Jak nie lubisz jej piosenek, to zapomnij o tym filmie :). Nawet dla towarzystwa... do tego sa lepsze filmy, np Vicky Cristina Barcelona.
dla mnie to przesada no bo poco nawet tym dzieciom oglądać taką HM ... no kurde co dzieci się na oglądają i potem chcą być taką Hanną ale przecież nie zostaną... dla mnie cały Disney to kicz no bo co taki HSM to śpiewa i śpiewa... zaraz zacznie śpiewać "chce mi się srać" itp...
dla mnie to przesada no bo poco nawet tym dzieciom oglądać taką HM ... no kurde co dzieci się na oglądają i potem chcą być taką Hanną ale przecież nie zostaną... dla mnie cały Disney to kicz no bo co taki HSM to śpiewa i śpiewa... zaraz zacznie śpiewać "chce mi się srać" itp...
Lepiej jak dzieci oglądają takie filmy niż jakby miały siedzieć pod blokiem i palić papieroski lub pić alkohol.

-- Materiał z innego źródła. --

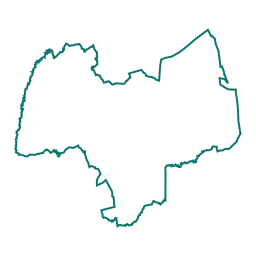 Tepotzotlán, México, Mexico
{"feature_id": "50627088B87639094921264", "entity_name": "Tepotzotlán", "entity_type": "district", "adm_level": 2, "iso_a3": "MEX", "parent_name": "Mexico", "parent_adm1": "México", "projection": "equal_earth", "projection_center": [-99.315, 19.719], "detail": "fine", "context": "isolated", "style": "outline", "palette": "teal", "viewbox_px": 256, "rotation_deg": 0, "n_neighbors": 0, "source": "geoboundaries", "source_scale": "gbopen_adm2", "svg_char_len": 5607}
<svg xmlns="http://www.w3.org/2000/svg" viewBox="0 0 256 256"><path d="M157.8,202.6L159.1,203.7L159.6,203.2L160.6,204.4L163.0,201.9L163.3,200.9L164.3,200.7L164.4,199.9L165.4,200.5L165.5,174.3L165.7,173.8L165.4,172.8L165.4,168.1L165.4,167.3L166.9,166.1L166.9,165.5L168.3,165.5L169.1,164.9L170.6,166.0L171.4,164.8L172.0,164.8L172.2,166.0L173.2,165.3L173.6,165.4L173.7,166.1L174.1,166.1L175.6,164.5L176.8,166.0L178.4,165.2L178.6,165.9L178.3,166.4L178.5,167.0L179.7,167.1L180.8,166.7L181.2,164.9L180.8,163.6L181.5,163.0L182.6,163.8L183.3,163.1L184.1,163.3L185.1,162.2L186.6,163.4L187.9,162.5L188.8,162.5L189.4,161.6L191.3,161.1L192.0,161.4L193.1,160.5L193.5,161.1L193.6,162.6L193.9,162.6L195.0,161.4L195.9,162.1L196.3,161.7L195.8,160.7L195.8,159.8L197.4,158.2L197.4,155.9L198.9,156.1L199.6,154.6L200.5,154.4L201.8,153.0L202.0,151.7L202.7,152.1L203.5,152.0L203.8,150.9L206.0,150.5L207.1,149.9L208.0,150.4L211.3,149.5L211.9,148.7L212.0,147.3L213.0,146.5L216.6,146.7L216.9,149.9L217.6,151.5L219.3,150.6L222.8,150.4L223.8,149.5L226.6,148.8L229.0,148.9L236.8,141.5L237.2,139.9L240.6,133.2L240.3,132.9L238.4,121.2L238.0,109.9L237.1,100.2L235.9,92.8L235.9,89.7L227.9,89.3L220.3,84.6L219.6,78.1L224.6,79.1L228.0,83.3L226.9,80.5L226.5,80.3L226.5,79.7L225.4,76.9L225.1,75.6L224.4,75.0L224.5,74.5L224.0,73.8L224.3,73.3L224.1,72.3L222.0,66.4L220.5,66.8L218.7,52.4L218.0,49.6L215.7,43.9L214.8,38.6L214.4,38.7L212.1,35.9L211.2,36.3L207.9,29.8L195.1,39.4L183.5,49.2L178.7,52.7L171.6,56.6L165.2,57.9L161.2,59.6L160.2,65.4L159.1,80.7L156.0,79.6L154.0,77.9L152.9,77.7L151.7,76.9L150.0,77.0L147.8,76.2L146.1,76.0L145.3,73.5L143.7,72.9L141.5,69.9L129.0,73.5L129.9,75.6L129.8,76.4L130.3,77.4L130.0,78.0L129.3,78.2L126.8,81.0L126.3,80.8L124.5,83.6L123.7,83.9L116.2,83.3L112.5,84.6L111.5,84.0L109.3,81.5L108.7,81.2L107.6,81.9L106.6,81.5L105.9,82.2L103.9,82.7L102.6,79.8L101.5,79.1L101.3,78.5L100.2,76.8L100.1,75.7L98.6,75.5L97.5,74.6L95.9,75.1L95.9,74.5L95.1,73.7L94.2,70.9L93.1,69.5L92.2,69.9L91.7,69.0L91.7,67.7L92.1,66.8L92.9,66.6L92.9,67.6L93.2,67.7L94.0,66.8L95.0,66.5L96.3,65.0L97.0,64.8L97.3,63.6L97.4,62.2L97.0,61.6L97.3,60.5L96.8,59.9L95.8,59.6L95.3,58.9L95.5,58.3L96.8,58.1L97.3,57.3L96.7,55.9L97.1,52.6L96.9,52.1L96.1,51.8L94.3,48.9L93.2,45.4L92.2,46.2L92.1,46.8L90.7,46.9L88.2,48.8L86.5,49.6L85.4,50.8L85.2,51.6L84.3,51.6L84.0,49.3L81.8,48.7L81.6,46.9L79.7,44.4L79.0,43.9L78.1,44.5L75.1,44.4L73.9,45.4L71.7,45.3L69.4,45.9L67.2,44.0L66.2,43.6L64.4,46.4L64.1,47.6L63.0,48.5L63.0,49.0L64.1,49.4L63.8,50.2L63.0,50.9L62.9,51.5L61.5,52.4L60.0,52.0L59.3,53.4L57.9,54.5L56.5,56.3L54.4,57.8L54.2,57.1L53.8,57.5L52.2,52.6L52.6,51.5L51.1,49.9L50.1,51.5L49.1,49.6L48.7,50.1L47.0,50.6L48.3,51.5L48.5,52.7L46.3,52.2L45.4,52.7L46.9,53.3L47.0,53.8L45.5,54.1L45.0,56.1L44.6,56.2L44.4,56.9L44.5,57.4L43.8,56.9L41.7,58.0L41.7,58.3L42.0,58.4L41.7,59.2L41.1,58.9L40.6,60.2L40.1,59.5L39.7,59.7L38.6,62.5L37.7,61.8L37.5,61.0L37.0,61.1L37.2,61.5L36.6,61.7L36.6,62.7L35.6,63.0L36.1,64.2L34.9,64.8L35.5,65.8L35.2,66.8L35.4,67.2L34.6,67.4L34.5,68.0L33.7,68.7L33.7,69.3L33.0,70.0L33.0,71.1L33.3,71.3L33.2,71.9L32.4,72.0L32.9,72.3L32.6,73.3L32.2,73.6L32.4,74.9L31.2,76.3L30.7,76.4L30.6,78.1L30.0,78.4L30.0,79.5L30.4,80.4L29.8,80.8L29.9,81.6L29.2,82.9L27.9,83.4L27.8,83.9L28.9,84.3L27.2,86.1L26.6,89.1L25.4,89.2L25.6,90.0L24.8,92.0L25.0,94.6L23.9,95.8L24.8,97.2L23.8,97.8L24.4,98.1L24.5,99.2L23.6,99.1L24.4,100.4L23.1,100.7L23.7,101.6L22.9,101.9L22.9,102.4L22.1,103.7L22.9,104.1L22.7,105.3L21.9,104.7L21.2,105.3L21.7,106.1L21.2,108.2L22.4,108.6L22.0,109.1L22.1,109.4L22.9,109.4L22.3,110.5L21.8,110.3L22.1,111.6L21.3,112.3L21.9,113.6L21.2,115.2L21.8,116.0L21.6,117.1L20.6,117.7L20.5,118.5L19.7,118.4L19.5,119.0L20.0,119.3L20.0,120.7L20.2,121.0L20.1,121.9L19.7,122.1L19.8,123.7L19.1,125.3L20.0,125.9L20.1,127.4L19.5,128.0L19.5,128.8L19.1,129.7L18.4,129.6L18.0,130.7L16.7,131.3L16.7,132.0L16.4,132.8L17.2,133.7L17.4,135.1L16.5,136.9L16.8,137.5L16.6,138.5L15.7,139.3L16.4,141.2L16.0,142.0L16.3,143.0L16.2,145.2L15.6,145.6L16.2,146.6L15.9,147.9L15.4,148.5L15.5,149.4L16.4,150.0L16.6,150.8L16.0,151.5L15.9,152.4L18.7,153.5L18.8,154.9L21.3,154.7L25.9,156.5L28.3,156.0L29.6,154.6L35.0,154.9L37.2,154.0L38.2,154.1L38.9,153.6L39.3,153.9L42.1,152.9L42.7,153.0L43.5,152.7L43.7,151.9L45.7,149.8L46.7,150.1L47.3,149.7L48.0,150.4L49.1,150.9L50.4,152.8L52.8,151.7L53.2,150.6L54.0,150.1L54.5,151.3L55.0,150.6L56.2,150.5L56.1,152.4L56.8,153.8L57.8,153.5L57.4,152.1L58.8,152.9L57.9,154.5L58.2,155.7L57.9,156.0L58.3,156.5L59.5,155.7L59.2,155.2L60.4,153.8L60.6,153.2L62.5,153.0L64.1,152.1L65.7,149.5L69.2,147.3L73.3,147.9L78.2,145.6L78.7,147.3L80.6,148.3L82.0,150.3L82.6,150.4L83.3,152.2L83.8,152.3L84.6,151.3L85.1,151.4L84.8,153.5L86.7,160.0L88.0,162.2L89.4,167.1L91.1,166.0L93.6,166.8L94.4,167.5L95.0,167.4L94.9,168.0L95.8,168.7L98.2,168.9L99.6,171.8L100.5,174.0L97.7,178.2L96.8,180.7L97.0,185.4L102.7,182.8L105.8,180.0L111.9,191.3L112.4,194.5L112.2,196.4L113.5,197.1L114.1,201.8L114.0,204.1L114.6,206.8L101.3,210.3L102.5,214.3L102.7,216.8L103.7,217.9L104.7,217.4L108.3,219.2L108.8,220.5L110.9,220.4L111.7,221.5L112.4,220.6L113.0,221.4L114.7,219.7L115.2,218.1L116.3,218.0L117.5,226.2L119.0,225.1L120.2,224.9L122.6,225.7L123.8,225.3L125.2,225.9L125.6,224.7L126.7,224.8L127.4,224.2L127.8,224.9L128.8,225.0L129.5,225.5L129.8,225.2L131.8,224.9L132.0,223.9L132.7,223.7L132.7,223.1L133.3,222.9L134.7,221.5L135.4,221.8L135.9,221.6L138.0,218.1L138.2,216.7L139.1,215.0L139.9,215.0L140.6,212.7L141.9,212.6L142.6,209.2L143.2,208.9L143.8,208.0L144.0,206.6L145.0,205.7L151.9,204.4L153.1,201.4L153.8,200.9L154.9,201.9L157.8,202.6Z" fill="none" stroke="#0f766e" stroke-width="2"/></svg>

Chociaż i tak uważam, że więcej wyniosą ze starych i dobrych bajek Disney' owskich, które się nigdy nie znudzą.
Ooo i gdyby nie było tych słów po "chociaż" to bym się rzuciła...
Bo ja nie wiem co lepsze - ogłupiająca, plastykowa Hannah Montana?
Czy stary dobry Tom i Jerry...czy Flinstonowie. Albo Myszka Miki. Ja swojemu dziecku w przyszłości będe puszczać stare bajki Disneya. Nie będę chciała żeby mu mózg wyparował po takich durnowatych filmach. to samo zresztą tyczy sie bajek typu Atomówki...czy inne takie chore badziewia.